The governance model
Less obvious, however, are the broader global governance questions raised by the conflict. If this issue must be resolved in a national court, does it mean that ICANN’s contractual governance regime has failed or fallen short? If ICANN-mediated self-governance cannot create an efficient, privacy-compliant registration data disclosure regime, one that is trusted and has legitimacy among the key actors, why are we wasting our time with it? Why not just keep the temporary specification in place and allow organizations requesting data to do so under their own national laws, or use MLATs or international treaties when multiple jurisdictions are involved?
The problems with letting national law fill the vacuum created by a lack of consensus, however, are many. Transaction costs will skyrocket. There will be jurisdictional fragmentation of DNS governance – the very problem that ICANN’s creation was supposed to overcome in the first place. Instead of a globally harmonized, technically interoperable system of rules and policies, we would end up with a patchwork quilt of dozens of different laws and regulations. Which raises the question: why do we need ICANN?
Both the contracted parties and the intellectual property interests are threatening the viability of global DNS governance, in their own ways. The IPR interests are undermining it most dramatically. Some of them have lobbied the U.S. Congress to pass a law that will effectively create an American Whois policy that differs from ICANN’s or the European Union’s. Within ICANN, they are pushing strongly for a geographically differentiated application of the policy, so that registrants outside the GDPR’s scope will not be protected by its standards. And as the NameCheap litigation hints, they may also be using American courts to shape registrars’ incentives to disclose data under SSAD, by using ACPA as a backstop.

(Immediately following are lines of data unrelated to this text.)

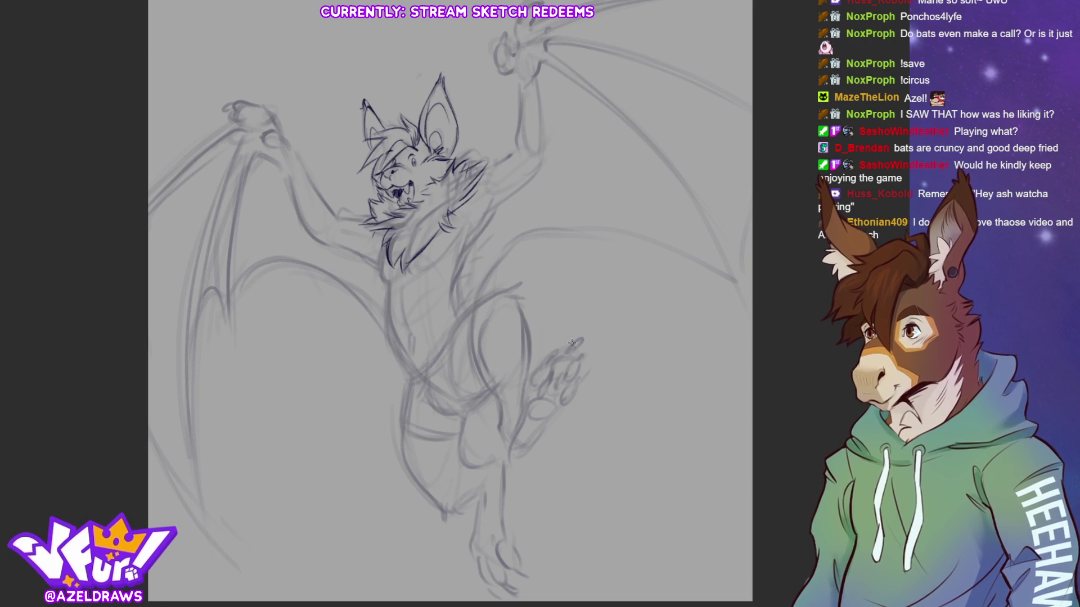
mouse_move(331, 207)
left_mouse_down()
mouse_move(276, 370)
mouse_move(493, 246)
left_mouse_up()
Ink the torso's right side, chin fur, right shoulder, chest hatching and the raised right arm and hand.
mouse_move(515, 165)
left_mouse_down()
mouse_move(492, 246)
mouse_move(507, 179)
left_mouse_up()
mouse_move(325, 220)
left_mouse_down()
mouse_move(365, 209)
mouse_move(352, 200)
mouse_move(336, 219)
left_mouse_up()
mouse_move(481, 173)
left_mouse_down()
mouse_move(505, 156)
mouse_move(325, 296)
left_mouse_up()
left_click_drag(487, 166, 448, 241)
left_click_drag(474, 187, 442, 241)
mouse_move(498, 160)
left_mouse_down()
mouse_move(487, 197)
mouse_move(517, 152)
left_mouse_up()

But the contracted parties are also contributing to the stalemate. From the perspective of the IPR interests, the refusal to disclose the registration data of the suspicious domains in this case raises doubts about the viability of the SSAD model.
We conclude that the major requestors of private Whois data and the contracted parties need to get their expectations aligned. Not all requests will be or should be granted. Things will not be like the old, pre-GDPR Whois, ever. By the same token, not all requests should be refused. The contracted parties need to retain control of the final decision, to be sure, but they don’t want to make requestors believe that they are going to stonewall any and all requests. If they do, and we have to rely on national courts to resolve disputes, we are back in the pre-ICANN land of fragmented jurisdiction. Is that what we want?